Hooke became involved in a dispute with Isaac Newton
over the priority of the discovery of the inverse square law of gravitation.
Although he communicated some form of inverse square law to Newton, modern
opinion is that credit for the law of universal gravitation must go to Newton.
Hooke was also an architect, and helped rebuild
London after the Great Fire of 1666. Aubrey held his ability
in high regard: "He is certainly
the greatest Mechanick this day in the World."
In the High Street is also the entrance to University College.
Stephen Hawking, famous for his work on black holes and other aspects
of cosmology,
was an undergraduate here. The story goes that he did
not do exceptionally well in his final exams. He was given a viva to
determine whether he would obtain a first or second class
degree. The examiners asked Hawking what he would do after graduating.
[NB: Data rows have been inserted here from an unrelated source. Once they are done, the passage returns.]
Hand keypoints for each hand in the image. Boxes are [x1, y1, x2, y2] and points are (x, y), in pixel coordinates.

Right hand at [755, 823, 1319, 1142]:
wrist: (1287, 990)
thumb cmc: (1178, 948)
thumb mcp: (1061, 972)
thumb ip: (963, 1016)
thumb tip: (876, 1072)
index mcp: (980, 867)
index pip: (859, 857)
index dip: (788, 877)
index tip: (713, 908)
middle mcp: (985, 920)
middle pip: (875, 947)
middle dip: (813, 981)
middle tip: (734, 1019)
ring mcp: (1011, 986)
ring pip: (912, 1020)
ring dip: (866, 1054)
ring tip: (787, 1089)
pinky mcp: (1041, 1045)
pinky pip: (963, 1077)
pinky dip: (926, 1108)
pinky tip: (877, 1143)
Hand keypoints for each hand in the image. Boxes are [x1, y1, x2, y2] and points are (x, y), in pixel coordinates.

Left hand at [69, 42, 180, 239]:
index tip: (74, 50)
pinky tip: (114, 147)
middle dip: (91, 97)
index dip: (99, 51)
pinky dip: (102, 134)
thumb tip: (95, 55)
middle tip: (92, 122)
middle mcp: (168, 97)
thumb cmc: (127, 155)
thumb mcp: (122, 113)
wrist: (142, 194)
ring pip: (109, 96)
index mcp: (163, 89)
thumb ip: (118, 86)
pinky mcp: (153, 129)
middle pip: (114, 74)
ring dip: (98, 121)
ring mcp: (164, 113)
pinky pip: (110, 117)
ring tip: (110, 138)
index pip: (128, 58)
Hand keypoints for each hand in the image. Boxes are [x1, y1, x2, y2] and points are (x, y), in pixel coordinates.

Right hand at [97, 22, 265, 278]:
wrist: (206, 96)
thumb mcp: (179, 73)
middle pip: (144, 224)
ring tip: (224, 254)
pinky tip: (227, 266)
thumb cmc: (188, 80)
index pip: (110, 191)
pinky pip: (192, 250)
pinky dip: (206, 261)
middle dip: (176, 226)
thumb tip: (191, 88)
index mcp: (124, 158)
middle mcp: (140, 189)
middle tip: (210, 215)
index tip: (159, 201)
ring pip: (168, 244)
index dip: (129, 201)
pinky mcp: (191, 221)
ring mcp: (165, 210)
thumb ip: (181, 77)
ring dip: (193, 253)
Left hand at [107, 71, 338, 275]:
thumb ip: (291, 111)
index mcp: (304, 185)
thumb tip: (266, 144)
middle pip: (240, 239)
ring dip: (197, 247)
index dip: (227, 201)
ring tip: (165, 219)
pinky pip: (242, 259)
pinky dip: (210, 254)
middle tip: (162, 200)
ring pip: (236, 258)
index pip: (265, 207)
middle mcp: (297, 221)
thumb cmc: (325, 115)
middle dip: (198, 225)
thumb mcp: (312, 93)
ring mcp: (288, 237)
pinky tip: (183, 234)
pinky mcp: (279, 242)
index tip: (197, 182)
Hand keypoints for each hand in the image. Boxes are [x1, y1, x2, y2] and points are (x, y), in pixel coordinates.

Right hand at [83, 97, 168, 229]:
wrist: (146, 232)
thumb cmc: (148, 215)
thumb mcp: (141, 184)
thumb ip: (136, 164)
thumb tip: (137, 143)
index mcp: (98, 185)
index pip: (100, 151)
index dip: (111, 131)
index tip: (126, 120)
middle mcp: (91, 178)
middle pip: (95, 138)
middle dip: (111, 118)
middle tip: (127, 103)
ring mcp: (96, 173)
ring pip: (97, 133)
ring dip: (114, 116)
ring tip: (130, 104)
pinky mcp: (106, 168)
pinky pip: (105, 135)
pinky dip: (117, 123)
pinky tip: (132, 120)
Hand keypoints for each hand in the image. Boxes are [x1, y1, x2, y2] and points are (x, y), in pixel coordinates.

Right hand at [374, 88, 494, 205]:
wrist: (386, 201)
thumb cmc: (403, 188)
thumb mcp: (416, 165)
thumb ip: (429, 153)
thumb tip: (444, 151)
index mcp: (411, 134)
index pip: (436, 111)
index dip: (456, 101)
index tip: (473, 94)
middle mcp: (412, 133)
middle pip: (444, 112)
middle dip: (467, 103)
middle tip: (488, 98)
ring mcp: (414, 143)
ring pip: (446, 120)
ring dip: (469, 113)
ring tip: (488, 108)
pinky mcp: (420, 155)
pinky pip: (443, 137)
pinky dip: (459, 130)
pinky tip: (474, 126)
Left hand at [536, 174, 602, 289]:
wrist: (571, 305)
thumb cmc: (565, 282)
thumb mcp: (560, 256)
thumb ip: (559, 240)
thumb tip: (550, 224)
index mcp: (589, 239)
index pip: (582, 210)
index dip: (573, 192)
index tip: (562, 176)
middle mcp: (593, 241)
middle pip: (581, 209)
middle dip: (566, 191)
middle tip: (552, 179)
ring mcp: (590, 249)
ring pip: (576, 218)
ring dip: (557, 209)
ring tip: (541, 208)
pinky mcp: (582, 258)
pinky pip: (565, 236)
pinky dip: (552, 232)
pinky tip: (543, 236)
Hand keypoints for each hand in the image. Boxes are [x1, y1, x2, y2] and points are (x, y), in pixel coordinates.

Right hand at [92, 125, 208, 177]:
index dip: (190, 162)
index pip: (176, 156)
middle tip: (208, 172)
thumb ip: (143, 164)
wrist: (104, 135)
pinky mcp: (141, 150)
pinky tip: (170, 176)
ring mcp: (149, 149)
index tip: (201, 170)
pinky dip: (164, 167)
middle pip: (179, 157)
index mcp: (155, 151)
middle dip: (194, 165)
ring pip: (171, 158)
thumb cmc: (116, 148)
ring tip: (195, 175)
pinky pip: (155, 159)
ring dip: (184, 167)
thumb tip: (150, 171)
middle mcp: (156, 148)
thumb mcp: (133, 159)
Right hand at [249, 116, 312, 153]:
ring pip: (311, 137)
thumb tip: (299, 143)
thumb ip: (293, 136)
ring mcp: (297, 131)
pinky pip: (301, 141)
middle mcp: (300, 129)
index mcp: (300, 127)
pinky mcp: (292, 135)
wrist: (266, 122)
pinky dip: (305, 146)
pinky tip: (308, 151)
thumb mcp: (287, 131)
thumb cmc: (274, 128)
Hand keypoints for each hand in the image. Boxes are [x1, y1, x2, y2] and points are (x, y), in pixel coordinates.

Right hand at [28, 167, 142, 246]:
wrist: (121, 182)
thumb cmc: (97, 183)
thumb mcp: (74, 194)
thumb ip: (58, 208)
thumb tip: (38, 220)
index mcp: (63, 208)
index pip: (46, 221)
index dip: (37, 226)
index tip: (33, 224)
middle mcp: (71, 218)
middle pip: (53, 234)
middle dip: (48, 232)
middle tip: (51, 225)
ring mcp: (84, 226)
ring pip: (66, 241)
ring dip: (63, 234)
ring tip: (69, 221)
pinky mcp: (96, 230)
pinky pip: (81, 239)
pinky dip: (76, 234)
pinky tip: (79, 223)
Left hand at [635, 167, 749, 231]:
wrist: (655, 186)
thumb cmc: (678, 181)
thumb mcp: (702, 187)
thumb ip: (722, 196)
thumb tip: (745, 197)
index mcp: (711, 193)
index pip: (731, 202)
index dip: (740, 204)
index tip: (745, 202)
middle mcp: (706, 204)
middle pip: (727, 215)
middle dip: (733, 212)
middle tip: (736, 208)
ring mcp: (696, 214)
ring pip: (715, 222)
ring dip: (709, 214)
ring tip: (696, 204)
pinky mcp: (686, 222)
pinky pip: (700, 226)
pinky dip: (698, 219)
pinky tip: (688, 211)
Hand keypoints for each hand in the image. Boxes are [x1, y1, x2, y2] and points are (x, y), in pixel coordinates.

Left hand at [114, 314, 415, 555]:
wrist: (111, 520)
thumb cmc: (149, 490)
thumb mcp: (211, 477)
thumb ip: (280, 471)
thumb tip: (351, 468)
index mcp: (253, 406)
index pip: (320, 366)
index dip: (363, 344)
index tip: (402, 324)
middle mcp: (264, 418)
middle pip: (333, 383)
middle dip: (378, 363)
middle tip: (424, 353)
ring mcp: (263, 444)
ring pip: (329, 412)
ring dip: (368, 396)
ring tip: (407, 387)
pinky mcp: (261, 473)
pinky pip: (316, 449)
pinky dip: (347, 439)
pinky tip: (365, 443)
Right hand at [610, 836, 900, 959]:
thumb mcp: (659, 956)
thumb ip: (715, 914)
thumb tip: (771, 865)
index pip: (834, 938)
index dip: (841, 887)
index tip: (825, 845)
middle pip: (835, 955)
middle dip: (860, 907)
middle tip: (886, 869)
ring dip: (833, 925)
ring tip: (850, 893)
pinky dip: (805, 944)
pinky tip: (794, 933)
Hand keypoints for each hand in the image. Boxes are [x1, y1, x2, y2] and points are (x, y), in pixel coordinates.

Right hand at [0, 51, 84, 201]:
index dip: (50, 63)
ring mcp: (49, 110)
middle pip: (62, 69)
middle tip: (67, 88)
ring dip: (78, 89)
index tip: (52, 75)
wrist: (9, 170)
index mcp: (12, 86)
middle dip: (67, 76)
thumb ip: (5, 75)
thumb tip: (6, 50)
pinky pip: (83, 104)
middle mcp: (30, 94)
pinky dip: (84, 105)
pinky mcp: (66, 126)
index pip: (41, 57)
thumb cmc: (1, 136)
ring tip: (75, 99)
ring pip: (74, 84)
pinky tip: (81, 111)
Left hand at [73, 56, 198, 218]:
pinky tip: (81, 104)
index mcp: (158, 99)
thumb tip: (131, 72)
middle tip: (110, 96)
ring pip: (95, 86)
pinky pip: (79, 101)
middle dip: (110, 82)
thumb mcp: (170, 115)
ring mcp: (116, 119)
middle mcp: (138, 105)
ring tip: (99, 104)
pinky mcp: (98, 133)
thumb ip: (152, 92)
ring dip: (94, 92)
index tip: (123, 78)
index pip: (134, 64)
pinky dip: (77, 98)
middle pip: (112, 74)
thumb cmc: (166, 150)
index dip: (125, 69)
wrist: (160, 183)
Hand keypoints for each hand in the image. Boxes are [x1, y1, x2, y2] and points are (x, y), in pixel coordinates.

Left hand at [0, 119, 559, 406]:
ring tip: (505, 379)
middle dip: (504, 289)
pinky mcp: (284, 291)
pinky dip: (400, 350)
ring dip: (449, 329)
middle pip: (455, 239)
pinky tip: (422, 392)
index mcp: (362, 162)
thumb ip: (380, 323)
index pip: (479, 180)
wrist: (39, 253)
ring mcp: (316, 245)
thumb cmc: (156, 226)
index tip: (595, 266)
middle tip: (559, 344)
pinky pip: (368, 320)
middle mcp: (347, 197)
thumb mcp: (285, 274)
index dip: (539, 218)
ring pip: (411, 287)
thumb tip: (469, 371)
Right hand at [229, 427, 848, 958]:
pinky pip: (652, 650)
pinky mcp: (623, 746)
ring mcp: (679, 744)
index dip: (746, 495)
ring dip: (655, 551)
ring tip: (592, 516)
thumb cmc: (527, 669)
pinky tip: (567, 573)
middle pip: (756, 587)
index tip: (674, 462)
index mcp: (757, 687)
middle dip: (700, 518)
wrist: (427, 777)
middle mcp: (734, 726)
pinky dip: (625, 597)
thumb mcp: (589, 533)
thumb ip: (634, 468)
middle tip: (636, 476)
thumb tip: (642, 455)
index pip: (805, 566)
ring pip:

He replied that if they gave him a first he would go to
Cambridge to do research; otherwise he would stay in Oxford. He was given a
first, and the rest is history.
In the Great Quad of All Souls College you can see a marvellous sundial, designed
by Christopher Wren (1632-1723). Best remembered now as an architect - in
Oxford he was responsible for the Sheldonian and the Tom
Tower in Christ Church - Wren was also a mathematician and astronomer.
He was elected a Fellow of All Souls in 1653, and was Savilian Professor of
Astronomy from 1661 to 1673. As we shall see, he played a leading
role in the formation of the Royal Society,
England's foremost scientific institution.
Another notable Fellow of All
Souls was the Elizabethan mathematician Robert Recorde,
who introduced the equals sign into
English mathematics in his book The Whetstone of Witte of 1557.